We also study some limitations of randomized smoothing when used to defend against $\ell_p$-norm bounded adversaries for $p>2$, especially for $p = \infty$. We show that this technique suffers from the curse of dimensionality when the smoothing distribution is independent and identical in each input dimension. The size of the certificates decreases with an increase in the dimensionality of the input space. Thus, for high-dimensional inputs such as images, randomized smoothing does not yield meaningful certificates against an $\ell_\infty$-norm bounded adversary.

We also design a method to certify confidence scores for neural network predictions under adversarial perturbations of the input. Conventional classification networks with a softmax layer output a confidence score that can be interpreted as the degree of certainty the network has about the class label. In applications like credit scoring and disease diagnosis systems where reliability is key, it is important to know how sure a model is about its predictions so that a human expert can take over if the model’s confidence is low. Our procedure uses the distribution of the confidence scores under randomized smoothing to generate stronger certificates than a naive approach that ignores the distributional information.

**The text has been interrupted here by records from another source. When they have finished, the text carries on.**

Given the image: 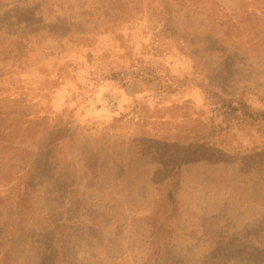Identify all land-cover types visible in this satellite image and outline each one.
Masks as SVG:
<instances>
[{
    "label": "rangeland",
    "instance_id": "obj_1",
    "mask_svg": "<svg viewBox=\"0 0 264 264\" xmlns=\"http://www.w3.org/2000/svg\"><path fill=\"white\" fill-rule=\"evenodd\" d=\"M0 264H264V0H0Z\"/></svg>",
    "mask_w": 264,
    "mask_h": 264
}]
</instances>
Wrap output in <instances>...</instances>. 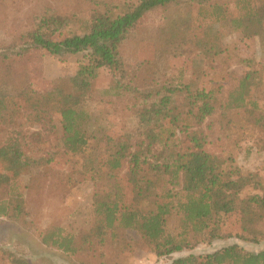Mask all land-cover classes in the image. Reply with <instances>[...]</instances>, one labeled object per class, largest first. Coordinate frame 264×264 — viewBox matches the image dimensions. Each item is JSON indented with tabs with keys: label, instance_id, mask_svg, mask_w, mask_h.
<instances>
[{
	"label": "trees",
	"instance_id": "trees-1",
	"mask_svg": "<svg viewBox=\"0 0 264 264\" xmlns=\"http://www.w3.org/2000/svg\"><path fill=\"white\" fill-rule=\"evenodd\" d=\"M94 5L88 31L61 32L67 21L46 8L23 40L0 43V133L22 121L30 126L51 123L56 114L64 150L81 158L79 169L60 173L53 167L57 156L42 154L41 132L0 138V216L19 219L26 214L16 185L24 174L50 176L59 183L90 181L98 219L77 234L50 225L42 231V243L79 256L87 264H94V258L97 264H126L131 248L119 230L133 229L155 255L168 257L166 264H264V248L247 251L236 242L203 253L172 256L203 242L235 237L257 243L263 238L264 186L254 174L244 176L203 150V138L189 130L193 126L189 121L198 125L214 112L216 102L224 110L244 109L251 117V111L257 109L251 72L243 73L224 101H218L209 88L190 89L188 83L133 88L136 127L119 136L99 138L89 133V113L84 108L101 69L120 78L127 75L128 43L151 47L150 61L143 57L141 62H157L176 49L175 38L183 30L184 20L166 19L152 38L138 37V21L147 12L178 7L192 13L193 20H187L191 37L204 53L216 55L221 51L217 36L204 37V24L228 20L234 30L263 40L264 0H130L120 6ZM37 49L54 55L85 52L87 61L74 75L58 78L50 89L36 92L26 77H14L9 58ZM114 88L121 87L117 83ZM252 118L253 126L263 127V113ZM123 163L126 170L118 174ZM247 186L262 192L242 196ZM171 220L175 223L168 229ZM4 261L26 264L10 254L0 256V264H6Z\"/></svg>",
	"mask_w": 264,
	"mask_h": 264
},
{
	"label": "rangeland",
	"instance_id": "rangeland-1",
	"mask_svg": "<svg viewBox=\"0 0 264 264\" xmlns=\"http://www.w3.org/2000/svg\"><path fill=\"white\" fill-rule=\"evenodd\" d=\"M216 1V0H211ZM130 0H0V43L9 44L12 40H23L24 34L36 24V17L46 8L62 16L67 24L61 32L82 33L90 26V10L94 3L98 7L129 4ZM166 19H182L184 27L176 35V49L163 59L141 62L145 57L150 61V46L126 45L129 54V70L125 77L107 69H101L93 83V93L85 101L84 108L89 113L88 132L103 136H119L131 132L136 127L132 104H135L133 88H156L160 85L173 86L190 84V89L199 86L210 89L218 101H224L229 92L238 86V80L245 72H251L252 94L257 109L251 117L264 114V39L256 34L236 31L230 22L204 24V37L214 34L221 51L216 55L204 53L200 43L191 37L187 20L193 14L178 7L155 8L144 14L138 21V37L152 38L155 30ZM136 37V36H135ZM87 61L85 52L54 55L44 49L30 50L23 56L9 58L14 77H26L36 92L50 89L58 78L75 74L79 66ZM156 62V63H155ZM156 65V66H155ZM119 83L120 89L114 86ZM128 88L123 89L124 86ZM120 92V95H114ZM184 104V103H183ZM214 112L202 119L189 130L203 138V150L217 155L227 167H235L247 176L254 174L256 181L264 186V125L253 126L250 116L244 109L224 110L215 103ZM39 131L45 142L42 154L57 156L53 167L60 173L79 169L81 158L66 152L62 145V131L56 114L51 123L33 125L22 121L0 133V138L27 136ZM21 132V134H17ZM181 134V133H180ZM183 136L184 135H180ZM126 170L123 163L118 174ZM35 173V172H33ZM16 185L25 201L26 214L19 219L0 216V256L10 254L26 264H87L79 256H69L61 250L42 243V231L50 225L58 224L70 234L88 229L98 219L93 211L91 194L93 183L90 181L59 183L49 176L24 174L17 179ZM262 190L247 186L241 195L259 193ZM169 222L171 229L174 220ZM263 238L257 242H246L232 237L213 243H199L192 249L173 253L172 256L190 252L203 253L223 245L238 243L247 251L264 248V221L260 224ZM120 237L131 248L126 264H166L168 257L157 256L133 229L119 230ZM94 264L96 259H92ZM6 264H10L4 261Z\"/></svg>",
	"mask_w": 264,
	"mask_h": 264
}]
</instances>
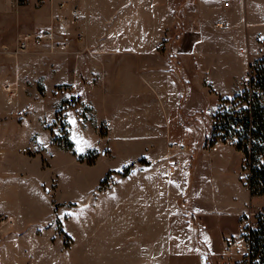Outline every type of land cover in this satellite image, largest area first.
Here are the masks:
<instances>
[{
    "label": "crops",
    "instance_id": "crops-1",
    "mask_svg": "<svg viewBox=\"0 0 264 264\" xmlns=\"http://www.w3.org/2000/svg\"><path fill=\"white\" fill-rule=\"evenodd\" d=\"M59 1L45 5L46 18L36 20L37 31L47 29L52 34L40 51L29 48L10 58L13 67L3 66L5 57L0 53V129L17 104L16 97H7L5 84L28 98L31 95L25 86L33 84L31 89L39 93V82L45 90L51 82L53 88L65 85L69 95L79 98L80 104L68 110L71 128L72 116L80 131L93 134L97 141L77 150L73 139L76 156L94 151L95 162L81 161L80 165L99 171L93 189L79 203L90 202L96 211L99 197H112L120 188L119 196L107 198L114 203L108 211L114 230L120 220L123 233L137 237L136 264H162L163 257L174 264L167 236L176 216L183 226L206 230L207 214L219 221L237 208L241 225L253 197L243 181L241 158L227 147L203 150L201 143L210 133L205 123L206 108L239 95L236 85L253 58L251 47L243 50L241 38L236 37V43L228 41L227 46L234 49L228 69L234 91L222 92L209 74L217 65L224 74L225 65L219 62L224 33L238 28L246 38L261 35L258 28L264 26V0H69L65 8ZM74 4L81 10L78 22L71 21ZM227 9H233L235 21L223 19ZM12 10L13 6L0 5V16ZM2 42L0 39V45ZM207 59L214 65L206 63ZM38 93L30 99L31 104L44 99ZM196 93L215 100L200 107L194 102ZM23 112L37 113L35 107ZM197 112L204 119L190 124ZM37 117L44 129L47 120ZM171 143L192 149L176 152L169 148ZM102 149L107 150L106 155L100 154ZM6 152L0 134V178ZM24 153L27 158L37 156L29 155L28 150ZM200 155L210 159L211 170L208 181L199 186L198 179L203 178ZM126 167L130 169L123 174ZM109 172V184L97 193ZM196 187L201 191L197 197L199 211L191 206ZM191 217L197 218L199 225H193ZM192 242L191 237L177 241L183 258H193ZM197 244V250L200 245L210 248L207 231Z\"/></svg>",
    "mask_w": 264,
    "mask_h": 264
},
{
    "label": "rangeland",
    "instance_id": "rangeland-1",
    "mask_svg": "<svg viewBox=\"0 0 264 264\" xmlns=\"http://www.w3.org/2000/svg\"><path fill=\"white\" fill-rule=\"evenodd\" d=\"M50 1L52 0H45L38 4L35 0H0L2 6H13L12 11L7 14L4 12L0 16V20L3 21V28L0 30V39L3 40L0 53L5 57L3 66H14L10 58H16L22 53L19 50L21 37L37 31L36 23L46 18V11L43 8ZM248 1L252 3V0ZM261 6L264 15V4ZM223 19L231 22L235 21L237 16L233 9L229 11L227 9ZM243 21L245 29V20ZM258 30L262 36L258 34L259 36L252 35L246 38L238 28L233 32L224 33L225 46L222 43L223 49H221L219 59L220 65H225L224 74L221 70H217L218 65L217 69L209 74V78L215 81L222 92L231 94L234 91L233 77L231 73H228L232 65L234 49L227 46L228 41L233 39L236 43V37L241 38L244 43L243 50L248 51L250 47L253 50L251 64L236 85L235 91L241 94L249 78L251 65L264 56V26L259 27ZM33 45L29 50L40 51V47ZM206 63L214 65V61L210 59H207ZM47 85V90H45L43 83L39 82V93L44 99L34 104H31L30 99H33L32 96L38 92L31 89L33 84L25 86V92L31 95L28 98H25L23 93L20 94L17 89L5 91L7 97H16L17 104L13 109V114L3 121L0 129L3 146L7 151L5 155L7 161L2 168L0 178L1 264H127V261L136 264L138 261L137 237L124 234L120 220H118L120 224L115 223L117 226L114 230L113 221L110 220L111 214L108 211L114 203L108 201L107 198L113 200L119 196L120 188L116 189L112 197L106 199L99 197L100 203L96 206V211L92 209L90 202L79 203V201H85L89 191L93 189V182L99 171L97 168L82 167L79 155H74L72 151L63 149L60 145L66 143L68 137L75 140L77 150H85L97 139L93 134L82 133L77 119L72 116L71 128L68 110L80 104V99L69 95L65 85L54 88L51 82ZM39 93L37 96L41 97ZM195 95L194 102L200 107H205L208 102L215 100V97L208 98L204 93ZM224 101L226 100L220 99L212 106L218 112H222L226 106ZM235 104L239 107L240 100H237ZM33 107L37 113L23 112L24 109L28 111ZM82 110L86 111L87 108L84 107ZM37 116H42L44 121L49 120L43 123L44 129ZM203 119L197 112L194 114L193 122L189 123L194 124L196 123L194 121L201 122ZM205 123L211 135L216 121L208 116ZM101 134L103 135V132ZM207 139L208 136L202 140L203 150L213 151L227 147L241 158L243 181L245 182L244 153L239 151L235 145L211 148ZM24 150H28L29 155L37 156L27 158L23 155ZM200 157V173L203 178L198 179L199 186L208 181L211 170L210 159L204 155ZM97 190V193H100L102 188L99 187ZM200 193V188L196 187L191 204L195 211H199L197 197H200ZM237 211V208L233 209L231 214L224 219L220 218L219 221L207 214L209 227L206 230L200 226H183L179 216H176L172 221V233L167 236V243L174 257L171 258V262L174 264H237L241 261L248 252L243 224L249 227L256 225L257 214L264 211V196L253 195L251 205L241 225L238 222ZM3 214L14 216L17 221ZM190 219L193 225H199L197 218L191 217ZM206 231L211 238V245L208 246L212 249L203 248L200 245L197 250V243ZM188 237L193 238L191 246L193 258L190 255L183 258V254L177 250V241ZM233 243L236 244L233 245ZM161 263L170 264V261L163 257Z\"/></svg>",
    "mask_w": 264,
    "mask_h": 264
},
{
    "label": "trees",
    "instance_id": "trees-1",
    "mask_svg": "<svg viewBox=\"0 0 264 264\" xmlns=\"http://www.w3.org/2000/svg\"><path fill=\"white\" fill-rule=\"evenodd\" d=\"M240 100V109L223 115L220 125L228 133L240 127V141L238 146L248 149L251 146L253 168L250 177V191L252 195L264 196V56L251 65L249 78L243 92L235 97ZM77 155L75 143L67 137L66 143L60 145ZM94 151L79 155L81 161L89 164L95 162ZM126 167L123 174L128 173ZM111 172L101 183V188L109 184ZM244 237L248 243V252L237 264H264V211L257 214V223L254 227L245 226Z\"/></svg>",
    "mask_w": 264,
    "mask_h": 264
},
{
    "label": "built area",
    "instance_id": "built-area-1",
    "mask_svg": "<svg viewBox=\"0 0 264 264\" xmlns=\"http://www.w3.org/2000/svg\"><path fill=\"white\" fill-rule=\"evenodd\" d=\"M38 4L43 3L45 0H35ZM60 6L63 8L67 7L69 4V0H62L59 2ZM71 21L72 22H78L81 10L77 4H74L71 6ZM52 37V34L47 29H41L39 31H36L34 33H27L23 35L19 41V50L25 51L30 48L31 43H33L35 46H42L44 41L46 39H49ZM5 89L10 90L11 86L10 84H5ZM237 100H235V97L232 99H227L225 102V107L223 108L222 112H218V110H215L213 106H209L206 108L205 112L208 116L215 119L216 123L213 125L212 134L208 136V143L211 146V148H219L221 146L226 145H235L236 148L244 153L245 156V169H246V185L250 189V177L252 175V160L248 158L249 154L251 155V146L247 148L245 147H239V141H240V127H236L233 132L228 133L225 131L222 126L220 125L221 119L224 114L227 112L233 113L236 110L240 109V106L238 107L237 104H235ZM169 148L178 152V151H186L188 150V146L185 144H179V143H171L169 144ZM107 150L102 149L100 151L101 155H106ZM264 162V158H263ZM236 243H233L235 245Z\"/></svg>",
    "mask_w": 264,
    "mask_h": 264
}]
</instances>
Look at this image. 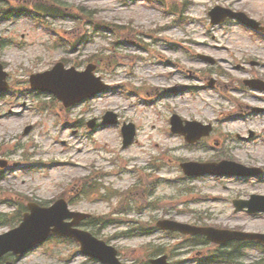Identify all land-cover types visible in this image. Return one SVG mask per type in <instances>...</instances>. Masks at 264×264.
Masks as SVG:
<instances>
[{
	"label": "rangeland",
	"instance_id": "1",
	"mask_svg": "<svg viewBox=\"0 0 264 264\" xmlns=\"http://www.w3.org/2000/svg\"><path fill=\"white\" fill-rule=\"evenodd\" d=\"M52 2L93 22L34 8ZM215 5L242 11L264 26V0L0 1V9L8 11L0 17V63L10 85L0 94V161L6 162L0 168V234L19 223L28 198L49 206L64 194L70 209L106 221L81 227L115 247L122 264H150L160 255H167L169 264H222L202 262L210 256L233 259L231 264H264L257 246L218 247L162 231L123 235L154 229L159 219L264 233V213L250 216L232 206L234 199L264 195V174L256 180L189 178L179 168L182 160L227 159L264 169V112L249 108L264 109V91L242 86L252 76L264 80V36L234 19L211 25L207 13ZM78 28L83 36L77 40ZM121 30L133 39H123ZM98 58L95 75L109 91L72 109L64 111L52 96L29 91L30 75L57 61L82 70ZM211 79L216 80L212 89ZM171 87L177 90L167 95ZM106 111L117 113L118 125L86 127L91 118L100 123ZM172 112L211 123L207 147L186 148L171 135L166 127ZM124 122L135 126L126 148L120 135ZM86 181L101 188L100 194L83 187ZM5 258L14 264H100L82 256L76 243L51 238L20 257Z\"/></svg>",
	"mask_w": 264,
	"mask_h": 264
},
{
	"label": "water",
	"instance_id": "2",
	"mask_svg": "<svg viewBox=\"0 0 264 264\" xmlns=\"http://www.w3.org/2000/svg\"><path fill=\"white\" fill-rule=\"evenodd\" d=\"M237 18L239 21L247 23L252 27L258 28V23L248 19L241 13L213 14L212 23H219L226 16ZM94 66H89L85 72H75L74 69L64 70L61 64H57L51 71L35 74L30 77L31 87L42 92H50L62 100L65 106H70L84 98L92 97L98 92L104 90L106 85L102 84L98 78H94L92 71ZM5 74L1 71L0 66V91L6 88L2 83ZM251 87L263 89L264 85L257 81H246ZM106 125L115 124L117 116L108 112L103 117ZM197 124H191L188 128H183L177 117L172 119V130L183 133L189 141H193L200 135H206L209 128L205 131L197 128ZM93 127V121L89 124ZM199 127V126H198ZM29 128L26 129V132ZM123 146L129 145L134 137L133 125L124 126ZM185 174L190 176L201 174H225L236 176L256 175L258 169H250L233 162L223 161L219 164H199L185 163L182 164ZM236 211L247 208L250 213L264 211V196H252L249 201H234ZM30 213L25 214L20 226L6 234L0 236V257L9 251L14 253H25L35 244L45 241L50 235L55 234L62 237H72L80 243L81 252L99 259L105 264H120L116 258V250L98 241L91 234L73 228L80 221L89 217L87 214L70 212L67 209L64 200H58L50 208H40L35 204H29ZM72 219V222H64L65 219ZM157 226L163 230L179 231L185 234L204 235L209 241L217 244H225L232 240H255L264 244V234L243 233L228 230H217L214 228H203L190 226L174 221L162 220ZM152 264H167L166 256L151 260ZM6 264H11L7 262Z\"/></svg>",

Finally, we present a certifiable defense for streaming models. In many deep learning applications such as online content recommendation and stock market analysis, models use historical data to make predictions. Robustness certificates based on the assumption of independent input samples are not directly applicable in such scenarios. We study provable robustness of machine learning models in the context of data streams, where inputs are presented as a sequence of potentially correlated items. We derive robustness certificates for models that use a fixed-size sliding window over the input stream. Our guarantees hold for the average model performance across the entire stream and are independent of stream size, making them suitable for large data streams.